I think our relationship with time reveals our essential selves. My friend H has a wanton approach to time and can spend long hours doing labour intensive things, or simply hanging out. It's as if she believes time will always be present, as if someone would always love and care for you—or perhaps she is testing these things. Regimenting time makes her fractious and passive-aggresive. My friend S, has a confident relationship with time, never procrastinating, able to make small pockets of pleasure even in stress, make time for others and herself, easily exchanging love. This disrupted, she becomes resentful and self-pitying. My friend L relates to time as if it were a foreign language she cannot decipher. In the odd phrases/phases when it becomes clear, her face shines, her relationships are peaceful.

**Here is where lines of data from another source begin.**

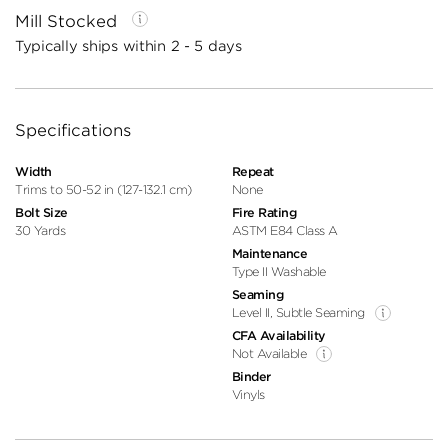
Mill Stocked
Typically ships within 2 - 5 days
Specifications
Width
Repeat
Trims to 50-52 in (127-132.1 cm)
None
Bolt Size
Fire Rating
30 Yards
ASTM E84 Class A
Maintenance
Type II Washable
Seaming
Level II, Subtle Seaming
CFA Availability
Not Available
Binder
Vinyls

My own relationship with time is of an audience. I am good at filling it with things to do, but wait for it to reveal its meanings, to take me down uncertain, if picturesque, paths. This is why my loves are often complicated, because I wait for them to reveal their nature rather than define the relationship (not smart, I agree). Allowed to exist in this childlike sensuality, I am cheerful and receptive. Asked to account for time, I become self-hating and non-committal.

We intertwine with each other's timing, sometimes harmoniously, sometimes uneasily. But, we also exist in a larger idea of what time is supposed to be. Virtuality creates an illusion of doubled time, online and offline. Our relationships with time is increasingly synchronised to this endless scroll. It is measured in productivity, so dream time must instantly lead to action time, a poem instantly be a revolution, an experience be explained as it happens. All selves must be simultaneously functioning—the functional, the political, the sensual—and be recordable, measurable, visible, viable. In other words, as all social endeavour becomes a gigantic conceptual quest for virality, our vitals are constantly being monitored. Time seems endless, yet never enough. In a singular meaning of time we feel more in competition than in concert; constantly connected, yet somehow alone, a meaningless isolation.

The idea of an individual relationship with time and through it divergent relationships with the world, becomes increasingly tenuous and we find ourselves sometimes lost to ourselves. The race against the coronavirus time, is also creating a stilling of other time, a meaningful isolation, for others as much as ourselves, suggesting a different potential for connection. As we no longer put work first, which we falsely imagine as putting ourselves first, time's meaning has opened up for re-interpretation. There is still time before we might know what it means.